* Exercise prompt
Retyping all the entries exactly is the whole task.

* Stored items from a collection

>>>

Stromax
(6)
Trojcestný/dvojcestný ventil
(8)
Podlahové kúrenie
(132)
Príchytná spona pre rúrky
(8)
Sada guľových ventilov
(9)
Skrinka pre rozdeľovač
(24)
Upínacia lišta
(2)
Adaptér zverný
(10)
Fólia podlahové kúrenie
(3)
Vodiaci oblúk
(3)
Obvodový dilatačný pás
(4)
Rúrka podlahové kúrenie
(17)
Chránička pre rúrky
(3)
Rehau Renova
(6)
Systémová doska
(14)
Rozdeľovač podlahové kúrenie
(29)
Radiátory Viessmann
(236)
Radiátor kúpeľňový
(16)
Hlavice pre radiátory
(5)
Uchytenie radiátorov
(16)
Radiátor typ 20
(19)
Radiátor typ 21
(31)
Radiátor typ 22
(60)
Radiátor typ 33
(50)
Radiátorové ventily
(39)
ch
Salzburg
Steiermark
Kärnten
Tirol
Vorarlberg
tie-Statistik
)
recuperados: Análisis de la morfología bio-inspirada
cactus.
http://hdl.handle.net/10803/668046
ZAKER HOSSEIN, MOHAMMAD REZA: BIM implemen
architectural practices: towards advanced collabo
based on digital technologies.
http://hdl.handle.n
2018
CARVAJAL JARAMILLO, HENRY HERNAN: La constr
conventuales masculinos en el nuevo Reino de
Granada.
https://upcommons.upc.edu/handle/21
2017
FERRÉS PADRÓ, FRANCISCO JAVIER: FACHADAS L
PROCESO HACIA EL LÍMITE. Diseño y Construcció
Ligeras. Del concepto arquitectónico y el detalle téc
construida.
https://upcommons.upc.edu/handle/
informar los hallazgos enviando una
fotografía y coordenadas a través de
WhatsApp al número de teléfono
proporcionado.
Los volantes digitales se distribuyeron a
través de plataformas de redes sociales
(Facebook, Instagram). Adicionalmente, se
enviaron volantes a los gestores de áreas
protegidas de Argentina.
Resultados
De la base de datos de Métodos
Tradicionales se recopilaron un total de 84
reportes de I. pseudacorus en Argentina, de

<<<

* Written solution
Stromax
(6)
Trojcestný/dvojcestný ventil
(8)
Podlahové kúrenie
(132)
Príchytná spona pre rúrky
(8)
Sada guľových ventilov
(9)
Skrinka pre rozdeľovač
(24)
Upínacia lišta
(2)
Adaptér zverný
(10)
Fólia podlahové kúrenie
(3)
Vodiaci oblúk
(3)
Obvodový dilatačný pás
(4)
Rúrka podlahové kúrenie
(17)
Chránička pre rúrky
(3)
Rehau Renova
(6)
Systémová doska
(14)
Rozdeľovač podlahové kúrenie
(29)
Radiátory Viessmann
(236)
Radiátor kúpeľňový
(16)
Hlavice pre radiátory
(5)
Uchytenie radiátorov
(16)
Radiátor typ 20
(19)
Radiátor typ 21
(31)
Radiátor typ 22
(60)
Radiátor typ 33
(50)
Radiátorové ventily
(39)
ch
Salzburg
Steiermark
Kärnten
Tirol
Vorarlberg
tie-Statistik
)
recuperados: Análisis de la morfología bio-inspirada
cactus.
http://hdl.handle.net/10803/668046
ZAKER HOSSEIN, MOHAMMAD REZA: BIM implemen
architectural practices: towards advanced collabo
based on digital technologies.
http://hdl.handle.n
2018
CARVAJAL JARAMILLO, HENRY HERNAN: La constr
conventuales masculinos en el nuevo Reino de
Granada.
https://upcommons.upc.edu/handle/21
2017
FERRÉS PADRÓ, FRANCISCO JAVIER: FACHADAS L
PROCESO HACIA EL LÍMITE. Diseño y Construcció
Ligeras. Del concepto arquitectónico y el detalle téc
construida.
https://upcommons.upc.edu/handle/
informar los hallazgos enviando una
fotografía y coordenadas a través de
WhatsApp al número de teléfono
proporcionado.
Los volantes digitales se distribuyeron a
través de plataformas de redes sociales
(Facebook, Instagram). Adicionalmente, se
enviaron volantes a los gestores de áreas
protegidas de Argentina.
Resultados
De la base de datos de Métodos
Tradicionales se recopilaron un total de 84
reportes de I. pseudacorus en Argentina, de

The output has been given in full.